Repeat every record exactly as written, but leave out the pictures.

[Collected data]
______________________________
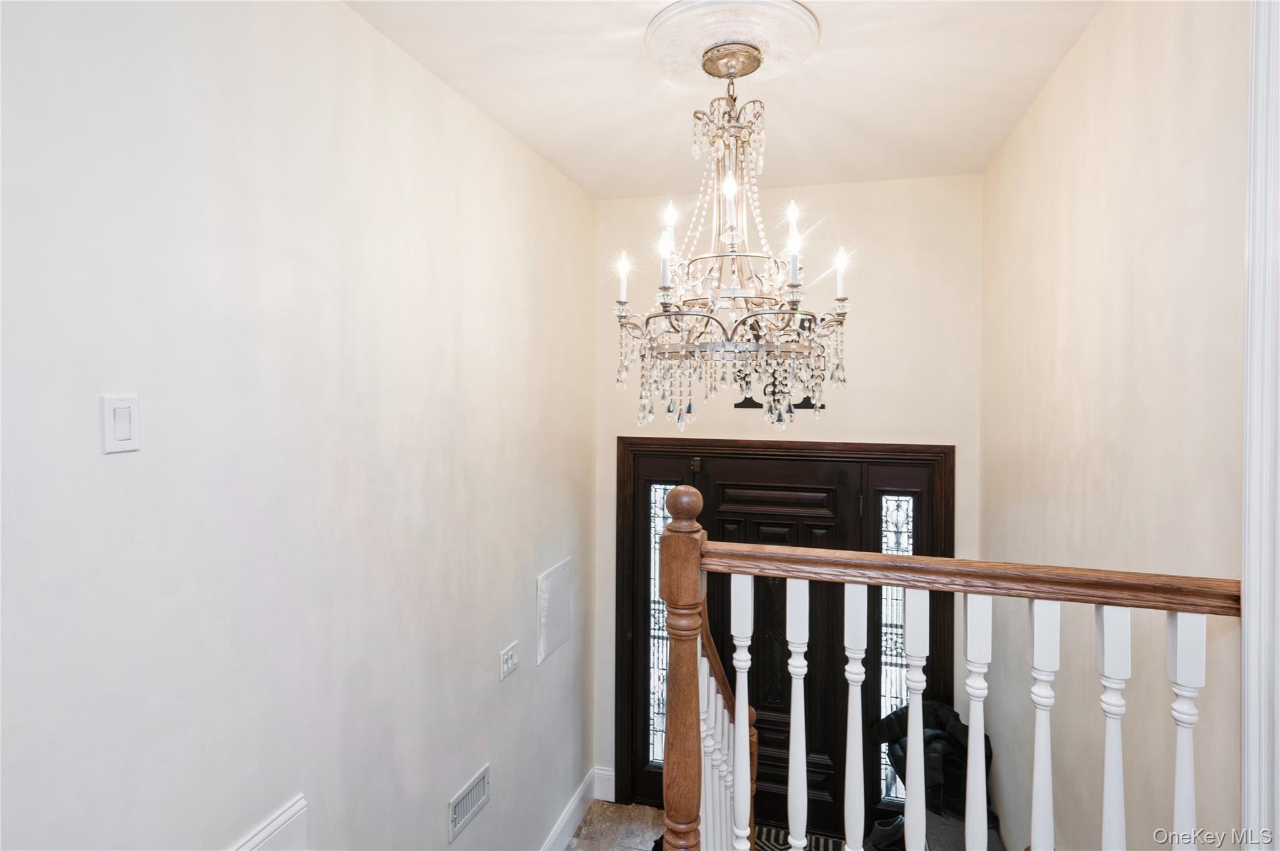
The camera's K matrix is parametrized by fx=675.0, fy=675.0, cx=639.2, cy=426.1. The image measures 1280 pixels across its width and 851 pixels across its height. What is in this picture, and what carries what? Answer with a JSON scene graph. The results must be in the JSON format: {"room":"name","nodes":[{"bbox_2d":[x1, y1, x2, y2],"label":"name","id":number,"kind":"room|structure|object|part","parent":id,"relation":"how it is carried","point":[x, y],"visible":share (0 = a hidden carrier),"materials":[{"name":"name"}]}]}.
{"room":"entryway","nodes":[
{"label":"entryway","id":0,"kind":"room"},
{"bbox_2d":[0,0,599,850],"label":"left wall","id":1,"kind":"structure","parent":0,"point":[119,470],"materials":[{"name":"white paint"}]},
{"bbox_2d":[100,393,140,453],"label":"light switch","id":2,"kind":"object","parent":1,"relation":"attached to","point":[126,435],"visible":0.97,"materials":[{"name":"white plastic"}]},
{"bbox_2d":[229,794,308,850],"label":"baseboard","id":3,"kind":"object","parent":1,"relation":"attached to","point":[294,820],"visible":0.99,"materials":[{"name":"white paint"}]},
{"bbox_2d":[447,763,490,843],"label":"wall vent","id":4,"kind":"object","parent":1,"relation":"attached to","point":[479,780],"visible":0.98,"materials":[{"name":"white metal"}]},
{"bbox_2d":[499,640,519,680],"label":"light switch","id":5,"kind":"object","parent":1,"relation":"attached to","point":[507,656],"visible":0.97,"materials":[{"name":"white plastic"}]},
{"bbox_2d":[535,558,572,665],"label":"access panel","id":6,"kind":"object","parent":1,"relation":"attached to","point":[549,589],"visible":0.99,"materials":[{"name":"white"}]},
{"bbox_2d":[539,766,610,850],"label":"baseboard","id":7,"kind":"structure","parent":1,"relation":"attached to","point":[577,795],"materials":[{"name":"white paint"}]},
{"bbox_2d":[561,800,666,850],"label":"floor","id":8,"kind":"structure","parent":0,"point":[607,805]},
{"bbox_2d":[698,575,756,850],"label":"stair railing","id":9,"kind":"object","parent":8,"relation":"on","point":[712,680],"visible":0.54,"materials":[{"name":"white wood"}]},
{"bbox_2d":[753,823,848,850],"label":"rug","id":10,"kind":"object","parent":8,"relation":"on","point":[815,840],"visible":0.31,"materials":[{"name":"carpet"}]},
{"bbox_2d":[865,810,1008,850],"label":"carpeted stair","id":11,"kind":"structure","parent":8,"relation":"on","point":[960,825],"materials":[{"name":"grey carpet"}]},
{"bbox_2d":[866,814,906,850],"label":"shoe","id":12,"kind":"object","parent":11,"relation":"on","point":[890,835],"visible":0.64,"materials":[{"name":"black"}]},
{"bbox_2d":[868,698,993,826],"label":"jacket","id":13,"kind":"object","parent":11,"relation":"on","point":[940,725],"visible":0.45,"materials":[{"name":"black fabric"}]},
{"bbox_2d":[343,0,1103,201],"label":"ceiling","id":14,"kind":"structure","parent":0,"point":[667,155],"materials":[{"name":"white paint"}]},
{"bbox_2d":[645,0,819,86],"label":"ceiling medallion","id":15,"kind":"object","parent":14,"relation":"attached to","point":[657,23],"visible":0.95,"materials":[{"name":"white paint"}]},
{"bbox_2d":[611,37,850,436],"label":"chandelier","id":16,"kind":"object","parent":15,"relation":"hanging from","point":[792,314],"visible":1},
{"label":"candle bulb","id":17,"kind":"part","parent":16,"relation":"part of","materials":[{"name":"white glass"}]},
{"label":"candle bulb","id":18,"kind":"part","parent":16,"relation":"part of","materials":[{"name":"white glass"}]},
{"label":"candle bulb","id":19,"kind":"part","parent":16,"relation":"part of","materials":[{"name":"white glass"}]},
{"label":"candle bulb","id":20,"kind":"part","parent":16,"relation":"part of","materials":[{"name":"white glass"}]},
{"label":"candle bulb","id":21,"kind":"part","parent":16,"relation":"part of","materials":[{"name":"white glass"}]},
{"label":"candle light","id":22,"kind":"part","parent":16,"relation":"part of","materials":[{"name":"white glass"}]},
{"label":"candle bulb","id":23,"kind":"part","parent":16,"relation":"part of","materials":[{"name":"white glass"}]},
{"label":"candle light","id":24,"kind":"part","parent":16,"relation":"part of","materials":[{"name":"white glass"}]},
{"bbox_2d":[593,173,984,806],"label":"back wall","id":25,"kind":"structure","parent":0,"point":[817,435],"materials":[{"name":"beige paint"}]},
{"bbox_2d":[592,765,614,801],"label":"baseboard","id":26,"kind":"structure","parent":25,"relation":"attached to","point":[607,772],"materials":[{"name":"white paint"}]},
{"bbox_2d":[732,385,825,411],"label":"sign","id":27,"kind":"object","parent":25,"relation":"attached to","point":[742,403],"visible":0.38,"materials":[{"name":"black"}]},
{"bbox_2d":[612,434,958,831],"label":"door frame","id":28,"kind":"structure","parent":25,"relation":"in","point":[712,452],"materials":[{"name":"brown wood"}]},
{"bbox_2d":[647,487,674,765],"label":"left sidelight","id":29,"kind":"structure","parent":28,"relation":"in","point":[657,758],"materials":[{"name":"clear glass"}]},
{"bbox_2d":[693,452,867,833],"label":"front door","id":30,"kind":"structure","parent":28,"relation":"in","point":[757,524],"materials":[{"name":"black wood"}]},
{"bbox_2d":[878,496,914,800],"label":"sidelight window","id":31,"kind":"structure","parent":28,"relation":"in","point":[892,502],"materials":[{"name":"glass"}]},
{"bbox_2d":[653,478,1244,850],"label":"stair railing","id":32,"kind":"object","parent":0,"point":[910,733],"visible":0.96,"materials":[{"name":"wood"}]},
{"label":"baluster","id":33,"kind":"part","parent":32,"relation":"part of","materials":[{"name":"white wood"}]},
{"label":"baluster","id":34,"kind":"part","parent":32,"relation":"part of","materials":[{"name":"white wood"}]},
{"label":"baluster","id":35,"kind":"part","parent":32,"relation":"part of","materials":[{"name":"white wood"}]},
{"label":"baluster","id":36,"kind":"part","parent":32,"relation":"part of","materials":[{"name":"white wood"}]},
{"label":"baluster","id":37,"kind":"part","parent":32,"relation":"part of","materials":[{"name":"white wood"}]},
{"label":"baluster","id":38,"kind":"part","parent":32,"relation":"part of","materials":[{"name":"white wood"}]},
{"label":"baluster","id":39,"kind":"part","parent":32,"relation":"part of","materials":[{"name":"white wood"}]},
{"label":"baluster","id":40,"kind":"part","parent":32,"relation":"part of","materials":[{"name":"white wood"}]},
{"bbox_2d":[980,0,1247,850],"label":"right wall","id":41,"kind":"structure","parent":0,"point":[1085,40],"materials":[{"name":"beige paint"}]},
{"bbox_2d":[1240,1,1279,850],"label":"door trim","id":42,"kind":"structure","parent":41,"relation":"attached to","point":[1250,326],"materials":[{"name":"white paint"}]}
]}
______________________________
* [OUTPUT OF THE TASK]:
The camera's K matrix is parametrized by fx=675.0, fy=675.0, cx=639.2, cy=426.1. The image measures 1280 pixels across its width and 851 pixels across its height. What is in this picture, and what carries what? Answer with a JSON scene graph. The results must be in the JSON format: {"room":"name","nodes":[{"bbox_2d":[x1, y1, x2, y2],"label":"name","id":number,"kind":"room|structure|object|part","parent":id,"relation":"how it is carried","point":[x, y],"visible":share (0 = a hidden carrier),"materials":[{"name":"name"}]}]}.
{"room":"entryway","nodes":[
{"label":"entryway","id":0,"kind":"room"},
{"bbox_2d":[0,0,599,850],"label":"left wall","id":1,"kind":"structure","parent":0,"point":[119,470],"materials":[{"name":"white paint"}]},
{"bbox_2d":[100,393,140,453],"label":"light switch","id":2,"kind":"object","parent":1,"relation":"attached to","point":[126,435],"visible":0.97,"materials":[{"name":"white plastic"}]},
{"bbox_2d":[229,794,308,850],"label":"baseboard","id":3,"kind":"object","parent":1,"relation":"attached to","point":[294,820],"visible":0.99,"materials":[{"name":"white paint"}]},
{"bbox_2d":[447,763,490,843],"label":"wall vent","id":4,"kind":"object","parent":1,"relation":"attached to","point":[479,780],"visible":0.98,"materials":[{"name":"white metal"}]},
{"bbox_2d":[499,640,519,680],"label":"light switch","id":5,"kind":"object","parent":1,"relation":"attached to","point":[507,656],"visible":0.97,"materials":[{"name":"white plastic"}]},
{"bbox_2d":[535,558,572,665],"label":"access panel","id":6,"kind":"object","parent":1,"relation":"attached to","point":[549,589],"visible":0.99,"materials":[{"name":"white"}]},
{"bbox_2d":[539,766,610,850],"label":"baseboard","id":7,"kind":"structure","parent":1,"relation":"attached to","point":[577,795],"materials":[{"name":"white paint"}]},
{"bbox_2d":[561,800,666,850],"label":"floor","id":8,"kind":"structure","parent":0,"point":[607,805]},
{"bbox_2d":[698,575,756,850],"label":"stair railing","id":9,"kind":"object","parent":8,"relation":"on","point":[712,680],"visible":0.54,"materials":[{"name":"white wood"}]},
{"bbox_2d":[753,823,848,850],"label":"rug","id":10,"kind":"object","parent":8,"relation":"on","point":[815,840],"visible":0.31,"materials":[{"name":"carpet"}]},
{"bbox_2d":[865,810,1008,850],"label":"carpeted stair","id":11,"kind":"structure","parent":8,"relation":"on","point":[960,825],"materials":[{"name":"grey carpet"}]},
{"bbox_2d":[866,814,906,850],"label":"shoe","id":12,"kind":"object","parent":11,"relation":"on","point":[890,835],"visible":0.64,"materials":[{"name":"black"}]},
{"bbox_2d":[868,698,993,826],"label":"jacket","id":13,"kind":"object","parent":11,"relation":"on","point":[940,725],"visible":0.45,"materials":[{"name":"black fabric"}]},
{"bbox_2d":[343,0,1103,201],"label":"ceiling","id":14,"kind":"structure","parent":0,"point":[667,155],"materials":[{"name":"white paint"}]},
{"bbox_2d":[645,0,819,86],"label":"ceiling medallion","id":15,"kind":"object","parent":14,"relation":"attached to","point":[657,23],"visible":0.95,"materials":[{"name":"white paint"}]},
{"bbox_2d":[611,37,850,436],"label":"chandelier","id":16,"kind":"object","parent":15,"relation":"hanging from","point":[792,314],"visible":1},
{"label":"candle bulb","id":17,"kind":"part","parent":16,"relation":"part of","materials":[{"name":"white glass"}]},
{"label":"candle bulb","id":18,"kind":"part","parent":16,"relation":"part of","materials":[{"name":"white glass"}]},
{"label":"candle bulb","id":19,"kind":"part","parent":16,"relation":"part of","materials":[{"name":"white glass"}]},
{"label":"candle bulb","id":20,"kind":"part","parent":16,"relation":"part of","materials":[{"name":"white glass"}]},
{"label":"candle bulb","id":21,"kind":"part","parent":16,"relation":"part of","materials":[{"name":"white glass"}]},
{"label":"candle light","id":22,"kind":"part","parent":16,"relation":"part of","materials":[{"name":"white glass"}]},
{"label":"candle bulb","id":23,"kind":"part","parent":16,"relation":"part of","materials":[{"name":"white glass"}]},
{"label":"candle light","id":24,"kind":"part","parent":16,"relation":"part of","materials":[{"name":"white glass"}]},
{"bbox_2d":[593,173,984,806],"label":"back wall","id":25,"kind":"structure","parent":0,"point":[817,435],"materials":[{"name":"beige paint"}]},
{"bbox_2d":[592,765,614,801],"label":"baseboard","id":26,"kind":"structure","parent":25,"relation":"attached to","point":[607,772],"materials":[{"name":"white paint"}]},
{"bbox_2d":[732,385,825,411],"label":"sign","id":27,"kind":"object","parent":25,"relation":"attached to","point":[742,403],"visible":0.38,"materials":[{"name":"black"}]},
{"bbox_2d":[612,434,958,831],"label":"door frame","id":28,"kind":"structure","parent":25,"relation":"in","point":[712,452],"materials":[{"name":"brown wood"}]},
{"bbox_2d":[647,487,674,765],"label":"left sidelight","id":29,"kind":"structure","parent":28,"relation":"in","point":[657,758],"materials":[{"name":"clear glass"}]},
{"bbox_2d":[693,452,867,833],"label":"front door","id":30,"kind":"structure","parent":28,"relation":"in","point":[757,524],"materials":[{"name":"black wood"}]},
{"bbox_2d":[878,496,914,800],"label":"sidelight window","id":31,"kind":"structure","parent":28,"relation":"in","point":[892,502],"materials":[{"name":"glass"}]},
{"bbox_2d":[653,478,1244,850],"label":"stair railing","id":32,"kind":"object","parent":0,"point":[910,733],"visible":0.96,"materials":[{"name":"wood"}]},
{"label":"baluster","id":33,"kind":"part","parent":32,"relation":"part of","materials":[{"name":"white wood"}]},
{"label":"baluster","id":34,"kind":"part","parent":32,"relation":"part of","materials":[{"name":"white wood"}]},
{"label":"baluster","id":35,"kind":"part","parent":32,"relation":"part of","materials":[{"name":"white wood"}]},
{"label":"baluster","id":36,"kind":"part","parent":32,"relation":"part of","materials":[{"name":"white wood"}]},
{"label":"baluster","id":37,"kind":"part","parent":32,"relation":"part of","materials":[{"name":"white wood"}]},
{"label":"baluster","id":38,"kind":"part","parent":32,"relation":"part of","materials":[{"name":"white wood"}]},
{"label":"baluster","id":39,"kind":"part","parent":32,"relation":"part of","materials":[{"name":"white wood"}]},
{"label":"baluster","id":40,"kind":"part","parent":32,"relation":"part of","materials":[{"name":"white wood"}]},
{"bbox_2d":[980,0,1247,850],"label":"right wall","id":41,"kind":"structure","parent":0,"point":[1085,40],"materials":[{"name":"beige paint"}]},
{"bbox_2d":[1240,1,1279,850],"label":"door trim","id":42,"kind":"structure","parent":41,"relation":"attached to","point":[1250,326],"materials":[{"name":"white paint"}]}
]}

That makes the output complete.